Data_1, Data_2 and Data_3 are large numpy arrays of size n x 12, where n is typically larger than 200,000.
Each call to the multiprocess_timesteps_bins function returns a tuple of a unique bin_id and a list of 30 different calculated properties for the bin. results is then added to a dictionary with the timestep as the key.
That's the general flow of my code and it's quite a bit quicker than any single-threaded implementation but I'm aware that the opening and closing of the processing pool within each timestep loop is probably a really bad idea but the reading and subdivision of data needs to be done per timestep as I don't think running multiple processes where each one is reading the same data a few thousand times is better.
From a few print statements it seems that there may be several seconds required starting up the pool each timestep and maybe some more time spent shutting it down.
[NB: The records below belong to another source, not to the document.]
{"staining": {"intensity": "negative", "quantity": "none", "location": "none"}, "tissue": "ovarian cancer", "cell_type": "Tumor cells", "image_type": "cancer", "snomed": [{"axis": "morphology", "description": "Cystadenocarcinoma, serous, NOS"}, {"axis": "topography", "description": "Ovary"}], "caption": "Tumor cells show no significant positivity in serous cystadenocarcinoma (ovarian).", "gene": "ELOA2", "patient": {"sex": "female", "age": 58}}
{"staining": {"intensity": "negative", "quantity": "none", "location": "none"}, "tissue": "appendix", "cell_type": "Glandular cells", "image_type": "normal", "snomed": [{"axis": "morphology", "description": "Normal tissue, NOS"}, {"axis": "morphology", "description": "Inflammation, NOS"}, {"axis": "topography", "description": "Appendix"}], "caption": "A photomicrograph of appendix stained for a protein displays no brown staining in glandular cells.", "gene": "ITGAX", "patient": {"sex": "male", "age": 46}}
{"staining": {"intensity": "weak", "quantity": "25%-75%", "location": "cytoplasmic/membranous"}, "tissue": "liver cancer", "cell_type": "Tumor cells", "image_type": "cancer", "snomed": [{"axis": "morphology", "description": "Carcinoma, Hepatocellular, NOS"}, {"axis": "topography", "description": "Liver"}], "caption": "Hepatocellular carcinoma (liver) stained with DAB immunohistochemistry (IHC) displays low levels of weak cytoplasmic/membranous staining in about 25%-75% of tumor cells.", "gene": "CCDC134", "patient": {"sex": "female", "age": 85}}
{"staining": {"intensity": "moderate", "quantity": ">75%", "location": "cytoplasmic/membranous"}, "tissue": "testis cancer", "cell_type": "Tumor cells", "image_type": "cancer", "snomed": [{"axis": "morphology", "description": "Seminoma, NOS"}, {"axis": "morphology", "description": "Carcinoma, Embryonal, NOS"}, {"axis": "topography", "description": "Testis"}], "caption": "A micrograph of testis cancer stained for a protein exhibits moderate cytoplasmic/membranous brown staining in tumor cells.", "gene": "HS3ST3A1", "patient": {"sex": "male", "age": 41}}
As I said, I'm not overly familiar with multiprocessing yet so I'm not quite sure what is the best way to set up a problem like this - I'm assuming my implementation is not how it should be done, but it works and it's faster than single threaded.
Should I be using some other dynamic queue that I open at the start and then pop items into that queue during each timestep? And then close once at the end?
I think what I want to do is this - move the pool creating outside the loop, read the data and then use starmap to call multiple processors to processes the bins, and because starmap is a blocking call I can just process the results before restarting the loop, while keeping the pool open.
Only close and join when I'm finished this part of the code.
This will save a lot of time for starting and shutting down the pool each timestep when using the context manager ad should be ok to use like that?
Any pointers or suggestions welcome.